In the plaza we stopped for a well-earned beer from the nearby bar that is offering happy hour prices – a draft beer for one Euro.   We had done 15.8 miles in a little less than 6 hours, according to my GPS.

We boarded the bus and returned to Pontferrada in about twenty minutes, passing many of the sights we remembered from the day.  About half of us volunteered for the tour of the Knights Templar castle, a spectacular heap of stone on the steep bank of the Sill River. As castles go, it  puts those showcase “castles” in the Loire valley in France to shame.  This one was really made for defensive warfare, with battlements and drawbridges and opposed, angled towers that forced attackers to turn 90 degrees if they ever successfully entered the first line of defenses.  You could make great movies here!

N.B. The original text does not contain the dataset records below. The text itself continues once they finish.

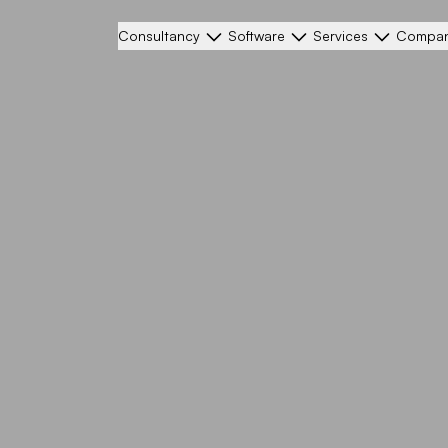
Consultancy
Software
Services
Compa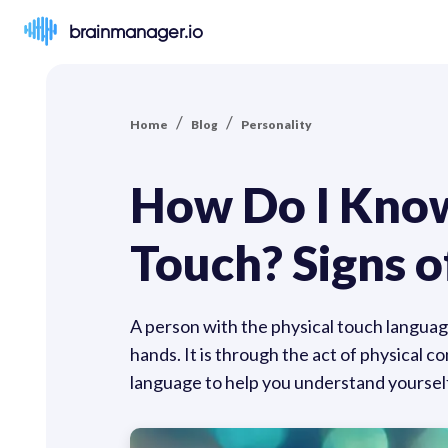
brainmanager.io
/
/
Home
Blog
Personality
How Do I Know
Touch? Signs o
A person with the physical touch language
hands. It is through the act of physical c
language to help you understand yourself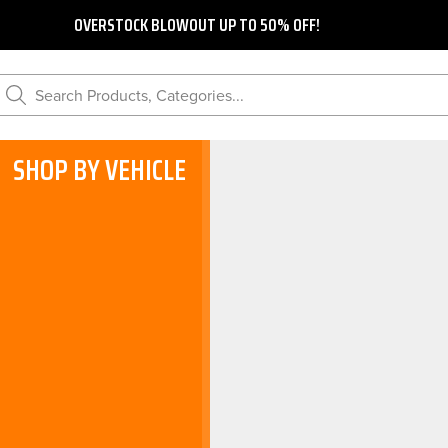
OVERSTOCK BLOWOUT UP TO 50% OFF!
Search Products, Categories...
SHOP BY VEHICLE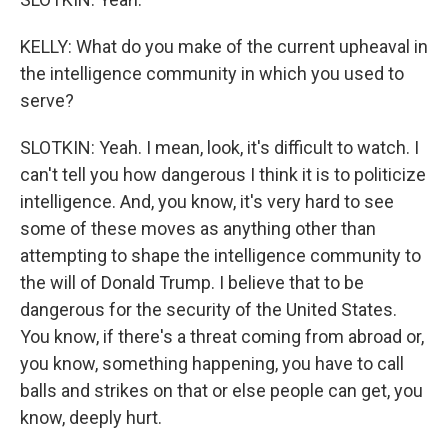
KELLY: What do you make of the current upheaval in
the intelligence community in which you used to
serve?
SLOTKIN: Yeah. I mean, look, it's difficult to watch. I
can't tell you how dangerous I think it is to politicize
intelligence. And, you know, it's very hard to see
some of these moves as anything other than
attempting to shape the intelligence community to
the will of Donald Trump. I believe that to be
dangerous for the security of the United States.
You know, if there's a threat coming from abroad or,
you know, something happening, you have to call
balls and strikes on that or else people can get, you
know, deeply hurt.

Dinner was in the Casa del Obrero, a cavernous, noisy hall where we were seated at one end.  There seemed to be a football game on the television at the other end of the hall. We had a seeming endless number of plates and dishes, including lentil soup, pasta with chicken, roast vegetables, and paella.  Then each of us got a plate, in my case fish (merluza) stuffed with crabmeat.  Others had chicken, veal or codfish.  Dessert was a tray of white and black china spoons with chocolate and cheese cake covered in whipped cream.  Quite a meal!